◆ **Task objective**: Print all of the records. Exclude the images.

◆ **Material for this exercise**:
#####

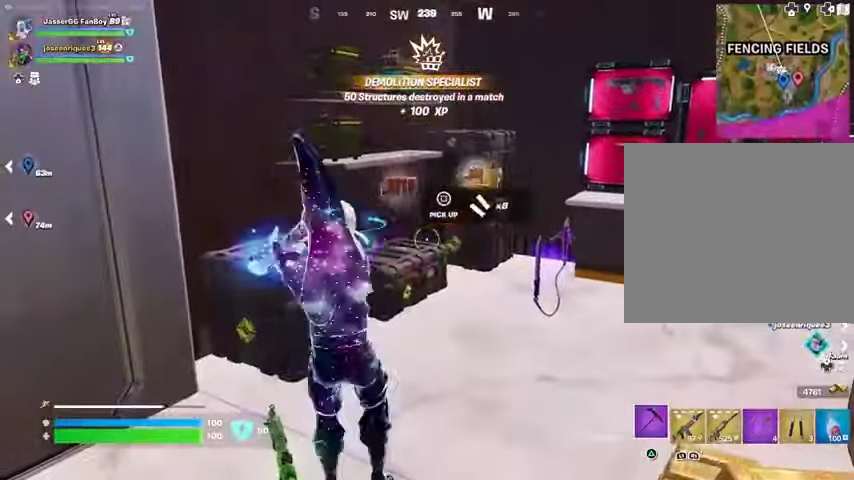
{"buttons": ["R2"], "left_stick": "center", "right_stick": "center", "events": [[133, "right_stick", "up-left"], [233, "left_stick", "up-right"], [267, "right_stick", "center"], [367, "left_stick", "center"]]}
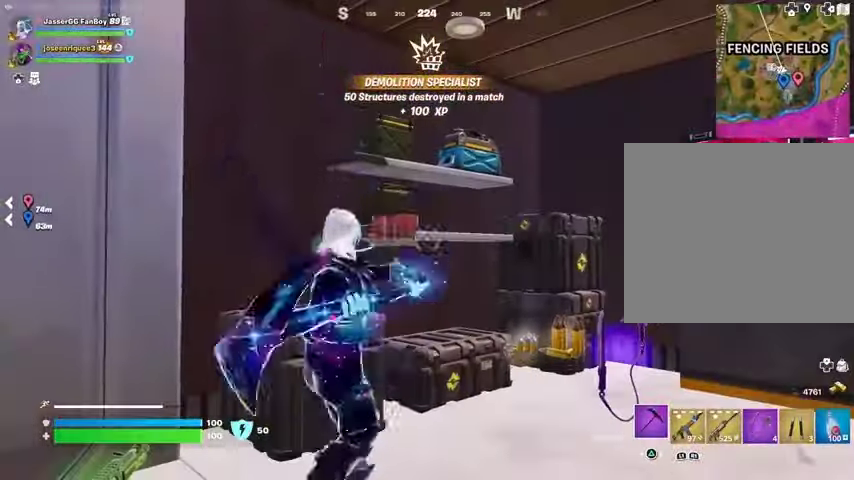
{"buttons": ["R2"], "left_stick": "center", "right_stick": "center", "events": []}
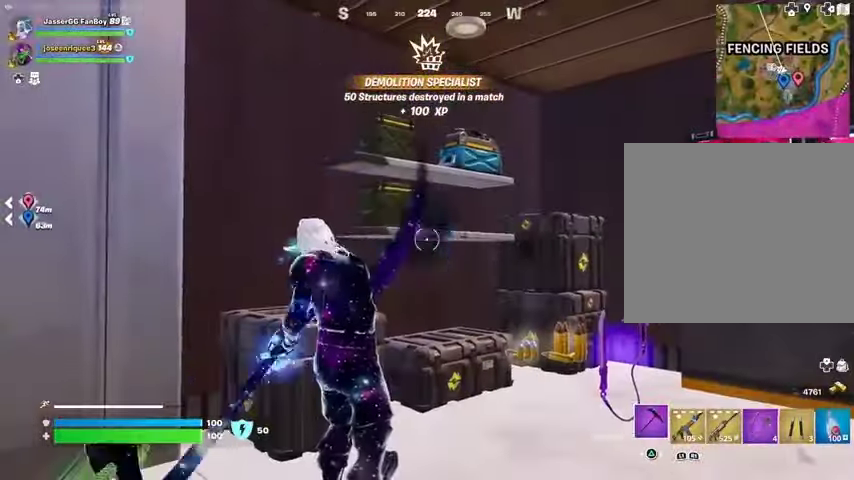
{"buttons": ["R2"], "left_stick": "center", "right_stick": "center", "events": []}
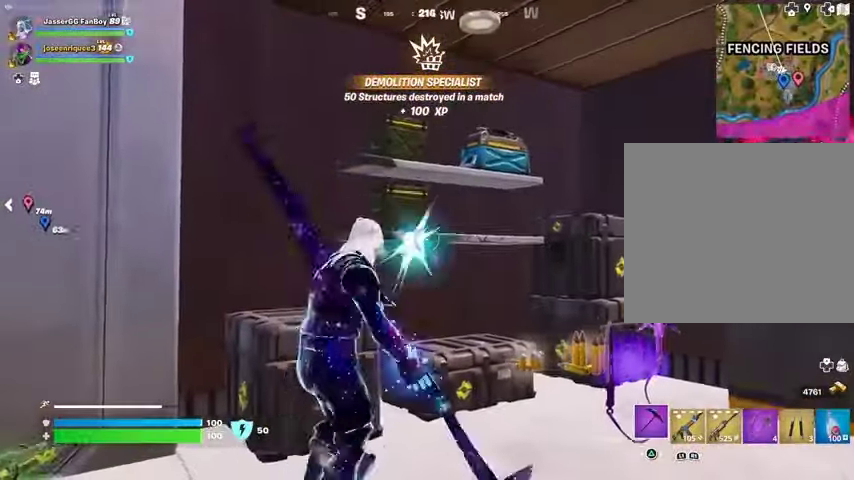
{"buttons": [], "left_stick": "up-left", "right_stick": "center", "events": [[100, "left_stick", "right"], [200, "R2", "up"], [300, "left_stick", "up-right"], [433, "left_stick", "up-left"]]}
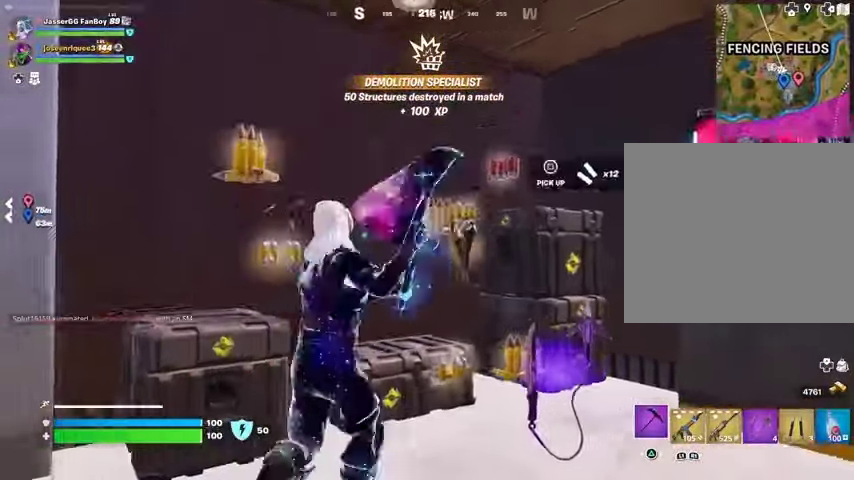
{"buttons": [], "left_stick": "down", "right_stick": "left", "events": [[33, "right_stick", "down-right"], [100, "left_stick", "up"], [133, "L3", "down"], [200, "L3", "up"], [233, "right_stick", "center"], [333, "right_stick", "up-left"], [500, "left_stick", "down"], [500, "right_stick", "left"]]}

#####

◆ **Exercise result**:
{"buttons": ["R2"], "left_stick": "center", "right_stick": "center", "events": [[133, "right_stick", "up-left"], [233, "left_stick", "up-right"], [267, "right_stick", "center"], [367, "left_stick", "center"]]}
{"buttons": ["R2"], "left_stick": "center", "right_stick": "center", "events": []}
{"buttons": ["R2"], "left_stick": "center", "right_stick": "center", "events": []}
{"buttons": [], "left_stick": "up-left", "right_stick": "center", "events": [[100, "left_stick", "right"], [200, "R2", "up"], [300, "left_stick", "up-right"], [433, "left_stick", "up-left"]]}
{"buttons": [], "left_stick": "down", "right_stick": "left", "events": [[33, "right_stick", "down-right"], [100, "left_stick", "up"], [133, "L3", "down"], [200, "L3", "up"], [233, "right_stick", "center"], [333, "right_stick", "up-left"], [500, "left_stick", "down"], [500, "right_stick", "left"]]}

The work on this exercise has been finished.